Qui a tué le chat ? (Luigi Comencini, 1977)

Un frère et une soeur qui ne peuvent pas se voir cherchent à se débarrasser de tous les locataires de leur immeuble pour pouvoir ensuite le vendre.

Comédie italienne particulièrement outrancière et assez mal fichue en termes de narration, la partie policière arrivant comme un cheveu sur la soupe.

La traite des blanches (Luigi Comencini, 1952)

Dans un village italien pauvre, des jeunes femmes s’engagent dans un marathon de danse pour payer un avocat à leur mari arrêté suite à un cambriolage.

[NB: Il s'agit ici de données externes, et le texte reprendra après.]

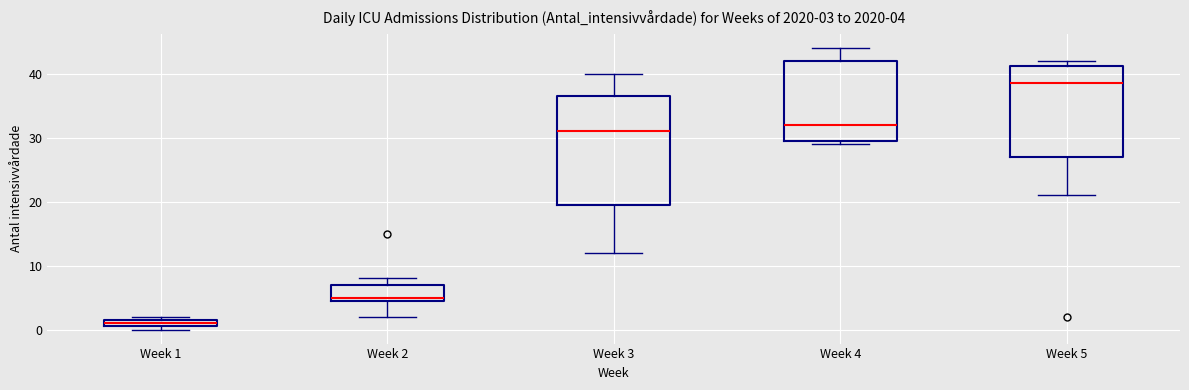

Which box is the tallest, from its lower edge to its upper edge?

Week 3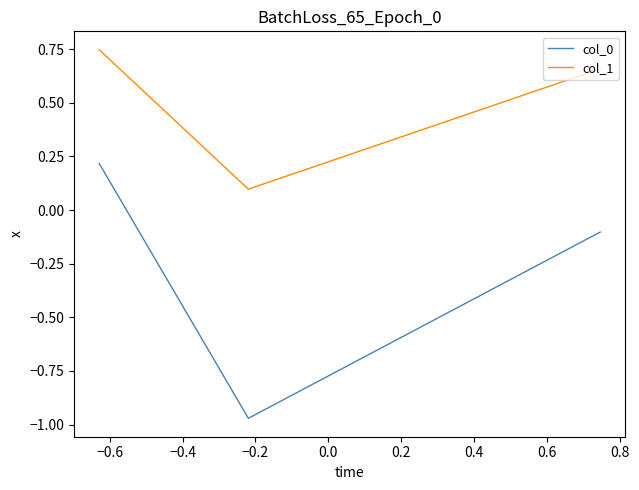

Count the number of categories in the chart.

3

La photographie, très influencée par le film noir américain, est soignée et réussie mais le récit, partant un peu dans tous les sens, manque de concision et de densité. La pertinence du réquisitoire social est également amoindrie par la convention des situations.

Mariti in città (Luigi Comencini, 1957)

Pendant l’été, des maris se retrouvent seuls en ville…

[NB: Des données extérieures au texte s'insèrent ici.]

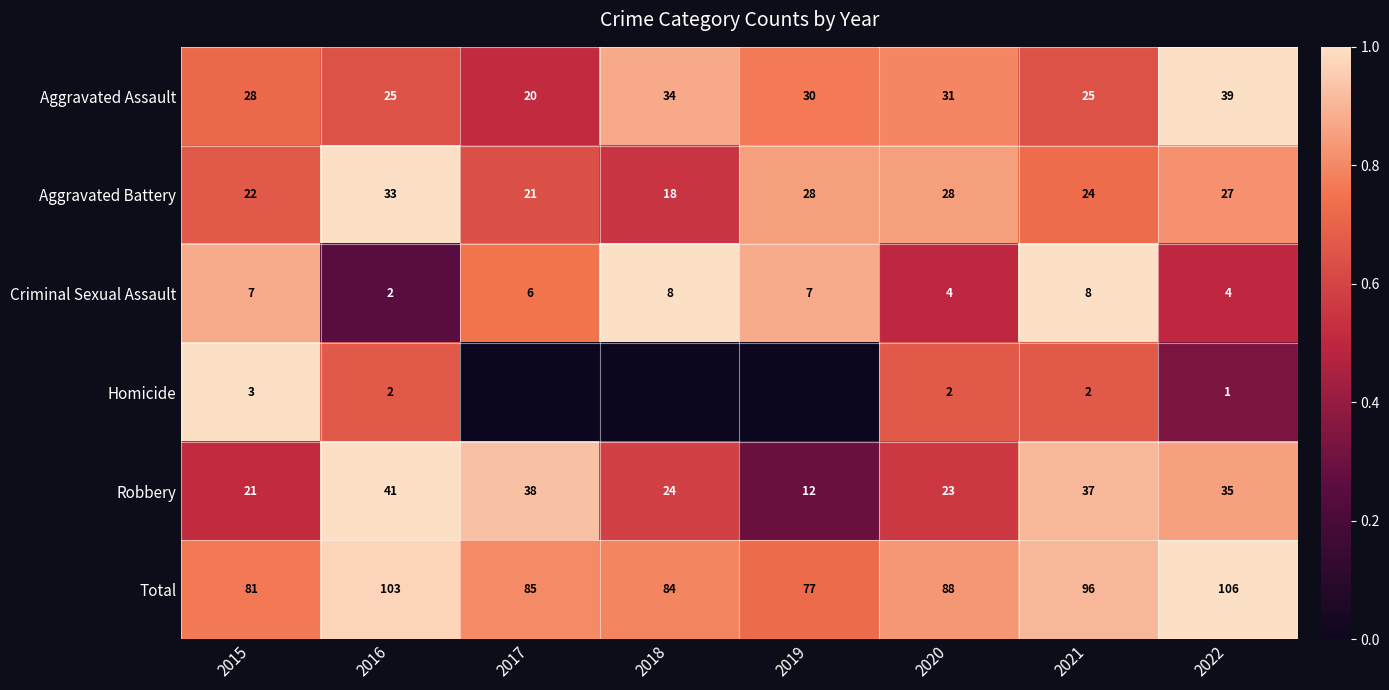

Count the number of data series in this chart.

6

Plus de rigueur dans l’écriture n’aurait pas été du luxe pour faire disparaître l’aspect un peu artificiel de ce récit choral mais Mariti in città reste une comédie plaisante avec des personnages archétypaux que Comencini parvient à rendre relativement vrais et attachants.

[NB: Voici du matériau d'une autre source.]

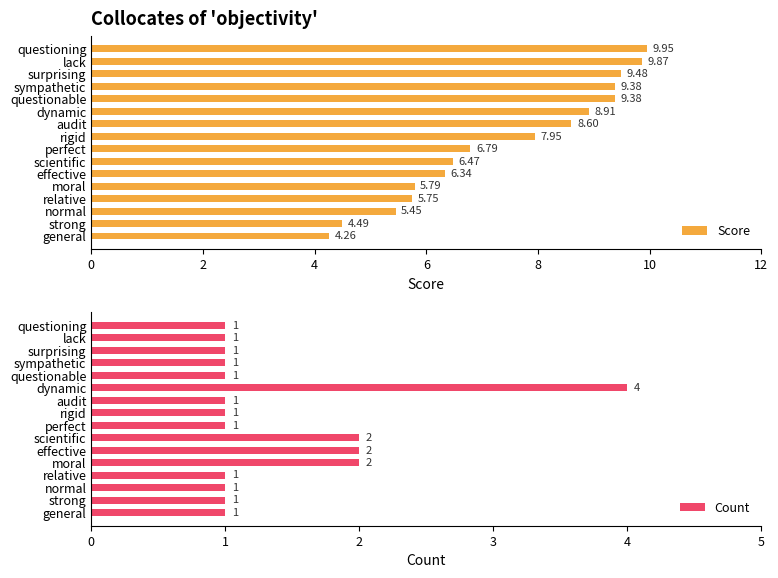

What is the average value of the Score series?

7.4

Mon Dieu, comment suis-je tombée si bas? (Luigi Comencini, 1974)

Au début du XXème siècle, le jour de ses noces, une jeune bourgeoise sicilienne apprend que son mari est en fait son frère. Ils ne pourront donc consommer…

Fleuron le plus baroque des fleurons de la comédie italienne, Mon Dieu comment suis-je tombé si bas? impressionne par son ambition. Ambition narrative d’abord. Le récit des tourments sensuels de l’héroïne -enjeu typique des films avec Laura Antonelli- se fait ici à travers un feuilleton picaresque s’étalant sur une dizaine d’années. Le hiatus entre les progrès techniques de la société italienne et son archaïsme moral est particulièrement bien rendu. Tout comme est bien senti le portrait de certaine bourgeoisie sicilienne d’avant-guerre. Avec le personnage de ce notable obnubilé par D’Annunzio qui oublie ses frustrations conjugales dans des rêves de grandeur militaire, les auteurs ont bien croqué la vanité des petits-bourgeois s’enivrant de mythes héroïques jusqu’à en crever. Au demeurant, confronter chacun des deux époux à la poésie de D’Annunzio, source aussi bien d’émancipation que d’aliénation, relance et complexifie intelligemment la machine narrative. Si certains gags grivois sont épais, la satire se distingue donc par sa précision. Nul doute que Comencini et son scénariste Ivo Perilli se sont sérieusement documentés sur l’époque représentée.

L’ambition est également plastique: la direction artistique de Dante Ferretti est à la hauteur de son travail ultérieur avec Fellini et Scorsese. Les couleurs rougeoyantes et les décors somptueux retranscrivent bien l’atmosphère de décadence d’annunzienne dans laquelle évoluent les personnages. De plus, Mon Dieu, comment suis-je tombée si bas? regorge d’idées « cinématographiques » (voix-off, passage au noir et blanc, passage au muet, accélérés, ralentis) qui, employées toujours à bon escient, permettent aussi bien de jongler avec les différentes strates temporelles du récit sans perdre le spectateur que de vivifier le film et d’y insuffler encore plus de drôlerie. A voir, vraiment.